The Enigma of 1-on-1 meetings and how Behavioral Economics can help
Regular 1-on-1 meeting with direct reports is the most potent tool in the hands of managers. Research tells us that it has an enormous impact on the team’s motivation, engagement, and productivity. Yet most managers don’t do it regularly.
If you ask any manager whether they should be doing 1-on-1s or not, most will say “Yes”. Today, they go through an abundance of training and read enough articles to know they should be doing regular 1-on-1s with their team. But yet they don’t do it regularly.
There is clearly an intention action gap!
What can organizations do to address this 1-on-1 enigma? How can companies make it a habit for your people managers to do regular 1-on-1s with their team?
You can restrict their choices and force them to do it. You can use carrots and sticks approach to make them do 1-on-1s. But both these approaches may not create lasting change, and secondly may not be liked by managers.
Here are 5 steps, inspired by the field of behavioral economics, that should increase the likelihood of managers doing 1-on-1s regularly, without restricting their choices or significantly changing economic consequences :
1. Inform and Educate.
The first step is to inform and educate them through training and workshops to help them understand and appreciate the potential of doing regular 1-on-1s with the team.
Managers can sometimes shy away from these meetings because they don’t know how to structure them or how to have difficult conversations. Providing them guidance on how to build trust with direct reports, how and what to discuss in the 1-on-1 meetings, can make these meetings more satisfying and valuable for managers.
Most companies do this well.
2. Make doing 1-on-1s the default choice.
In most cases, managers don’t make a conscious choice if they should be doing 1-on-1s or not. Thus, in a normal environment, because of inaction or uncertainty in decision making, not doing 1-on-1s becomes the default choice.
Just introducing a process that makes doing 1-on-1s the default choice, significantly increases the likelihood of managers opting to do it regularly.
It could be through a simple prompt in the performance management tool when a new employee is assigned or when a new performance cycle begins:
3. Enable earmarking and scheduling 1-on-1s in advance
Behavioral science tells us that:
As human beings we tend to prioritize tasks which have concrete and immediate benefits vs. tasks which have abstract benefits reaped in the future.
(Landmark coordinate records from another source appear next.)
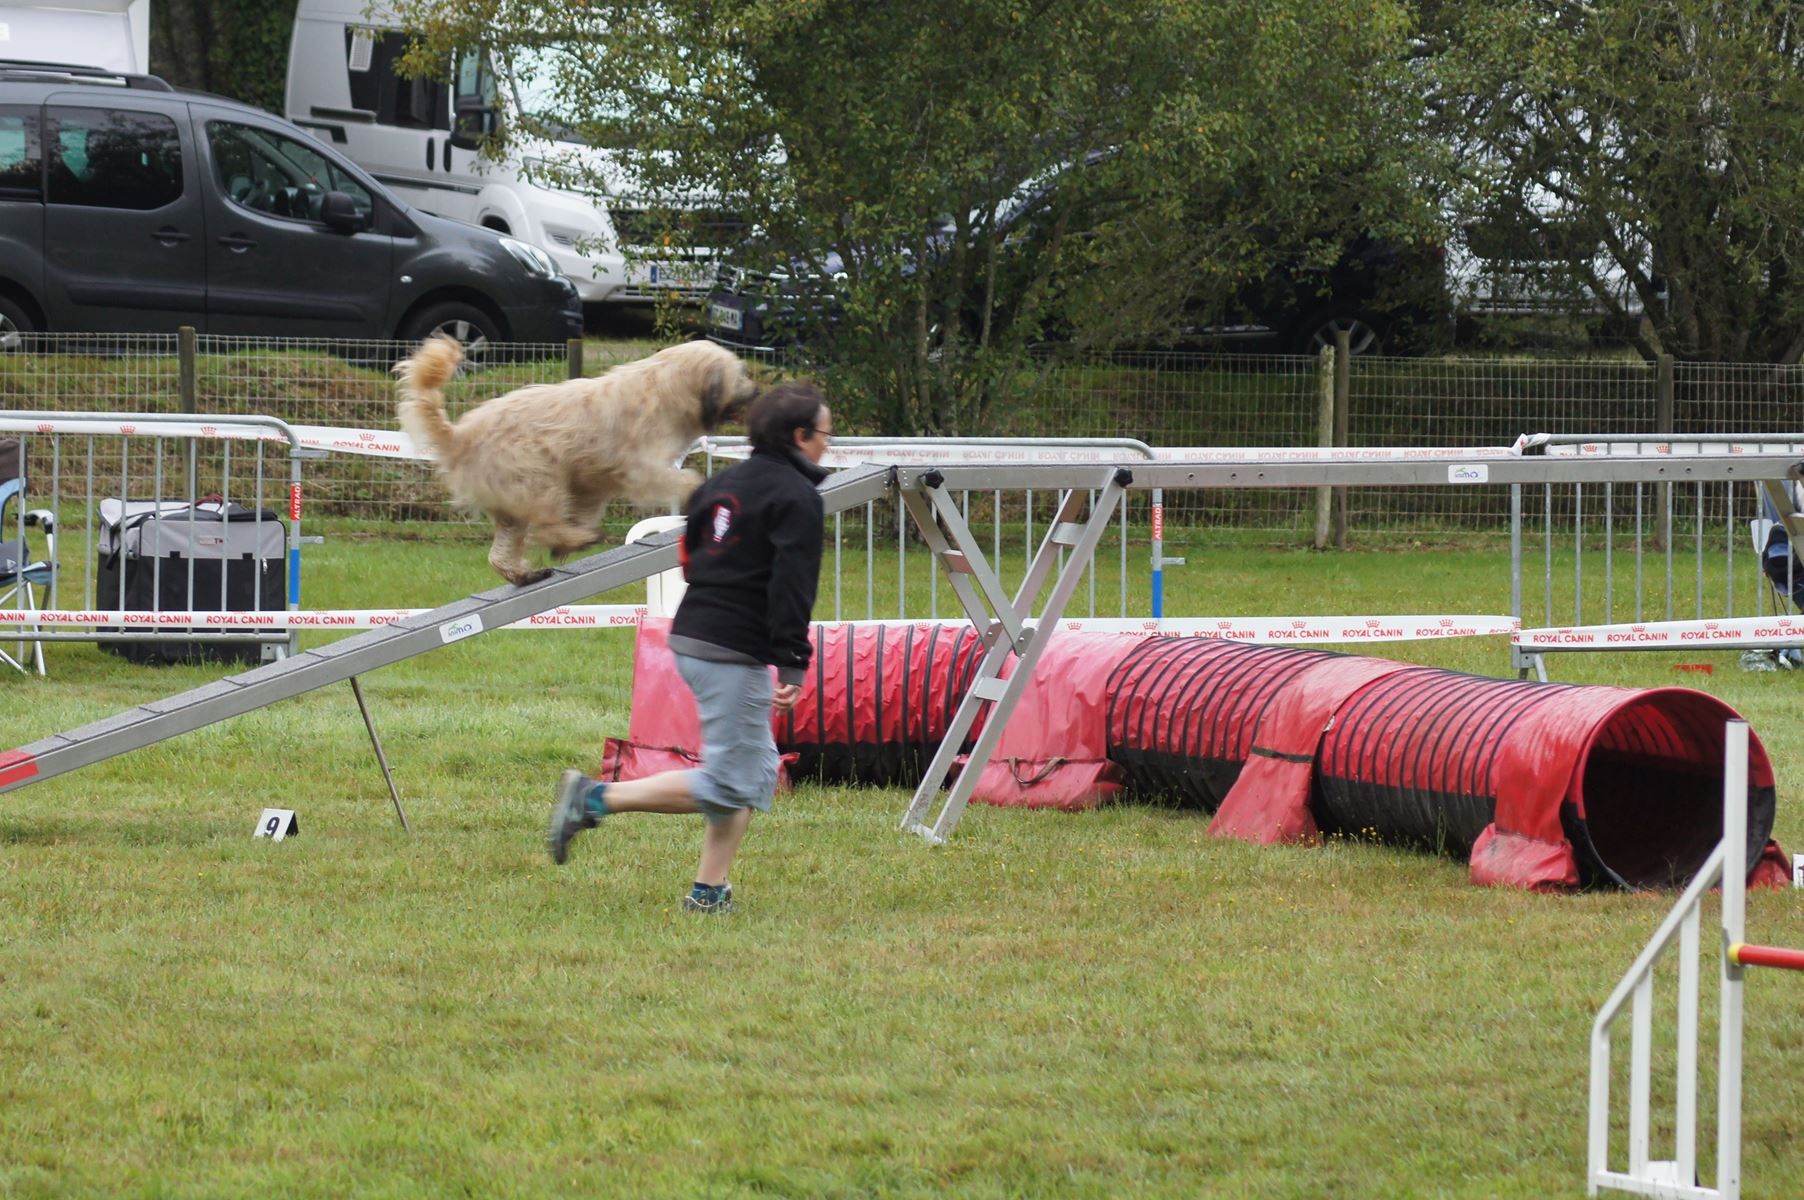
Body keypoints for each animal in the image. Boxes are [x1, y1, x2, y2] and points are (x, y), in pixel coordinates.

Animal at [398, 337, 757, 584]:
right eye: (739, 374)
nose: (756, 392)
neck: (666, 385)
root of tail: (459, 436)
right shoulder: (640, 467)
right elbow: (682, 478)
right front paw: (696, 490)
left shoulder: (591, 482)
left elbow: (586, 506)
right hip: (537, 476)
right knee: (545, 521)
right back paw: (577, 539)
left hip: (512, 502)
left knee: (499, 554)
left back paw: (527, 573)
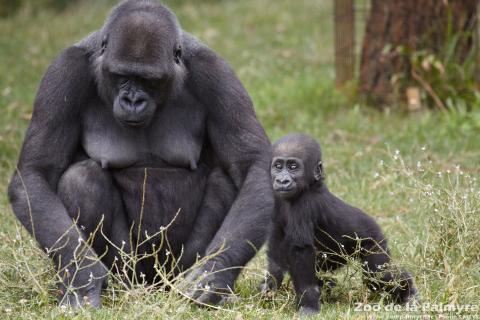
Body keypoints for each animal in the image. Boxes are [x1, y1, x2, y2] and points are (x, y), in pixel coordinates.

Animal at [9, 0, 274, 310]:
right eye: (122, 77)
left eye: (149, 81)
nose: (133, 100)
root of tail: (153, 285)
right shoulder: (64, 71)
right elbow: (36, 172)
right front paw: (82, 276)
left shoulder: (216, 73)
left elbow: (253, 165)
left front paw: (213, 274)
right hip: (131, 273)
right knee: (81, 179)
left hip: (171, 274)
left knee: (225, 182)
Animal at [260, 133, 418, 316]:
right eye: (278, 166)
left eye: (293, 167)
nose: (282, 180)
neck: (310, 185)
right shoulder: (277, 199)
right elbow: (277, 243)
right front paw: (270, 284)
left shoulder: (304, 205)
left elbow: (300, 251)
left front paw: (308, 302)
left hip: (374, 240)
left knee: (378, 275)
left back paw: (408, 291)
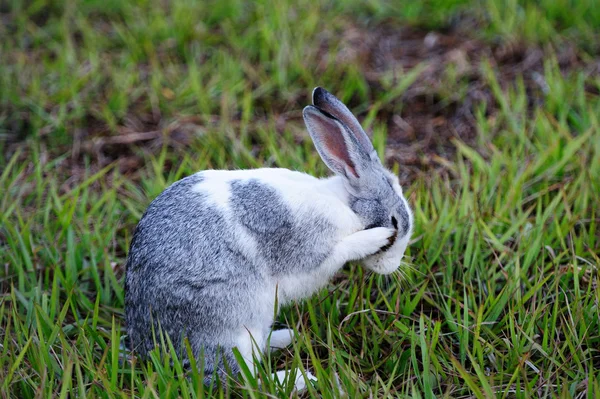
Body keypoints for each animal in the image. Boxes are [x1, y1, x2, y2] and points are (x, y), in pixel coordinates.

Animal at [124, 86, 414, 390]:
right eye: (395, 222)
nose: (393, 267)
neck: (346, 204)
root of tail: (151, 351)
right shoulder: (308, 251)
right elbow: (340, 250)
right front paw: (376, 236)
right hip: (232, 330)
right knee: (243, 380)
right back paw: (299, 378)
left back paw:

The benefits of doing 1-on-1s meetings are to a large extent abstract and reaped over time. As such, we tend to de-prioritize 1-on-1s over sales meetings, client presentations, work we have to report daily, and even fun outings, all of which give us immediate benefits. In our head we say — “I will do it when I get time”, but these tasks don’t stop coming and we keep prioritizing them over 1-o-1s.
The solution to this is having a system that enables managers to earmark time for 1-o-1s and schedule them in advance. When managers have mentally accounted for a certain time for 1-on-1s, they are more likely to use it for that purpose.
Moreover, scheduling recurring 1-on-1 meetings in advance prevents managers from acting impulsively and deprioritizing 1-on-1s over other work. It makes canceling a 1-on-1s an active choice and hence less likely.
4. Nudge managers at the right time.
Nudging managers through email or messages, before the scheduled 1-on-1 or when they are trying to cancel a meeting, significantly reduces the chance of them canceling the meeting.
A nudge is an intervention which is easy and cheap to avoid, that alters people’s behavior in a predictable way, without forbidding any options or significantly changing consequences.
Here are a few examples that can be applied in such cases. All of these are inspired by behavioral economics research:
- People tend to be more attuned to losses than to gains. Highlighting the loss of not doing the 1-on-1s on employees’ engagement and productivity can prevent managers from canceling 1-on-1s. e.g. “Cancelling 1-on-1 meetings can reduce employee productivity by up to 60%”
- We have a tendency to make decisions based on information that is readily available. Presenting data or notes from previous meetings or check-ins which highlight the need to do the 1-on-1 can increase the likelihood of managers following through.
- Make canceling the meeting an enhanced active choice with confirmation messages that highlight the cost of not doing the 1-on-1. e.g. “Yes, I want to cancel the scheduled 1-on-1 and signal them that they aren’t my priority.”
- Most people tend to conform to the same behavior as their peers. Showcasing the managers with the highest streak of 1-on-1s or with the least cancellations can nudge them to be regular with 1-on-1s. Similarly, anchoring messages around high streaks of 1–on-1s among peers can nudge managers to do the same:
5. Make it easy and attractive
To make doing 1-on-1 a habit, these meetings must be made easy and attractive for managers.
Scheduling meetings, sharing, and tracking agenda, and meeting notes should be a simple and easy process for managers and direct reports.
These meetings can be made attractive for managers by recognizing managers with the best streak of 1-on-1s. While using anticipatory rewards like scratch coupons can help in ensuring managers follow through on the complete process like drafting and sharing 1-on-1 notes.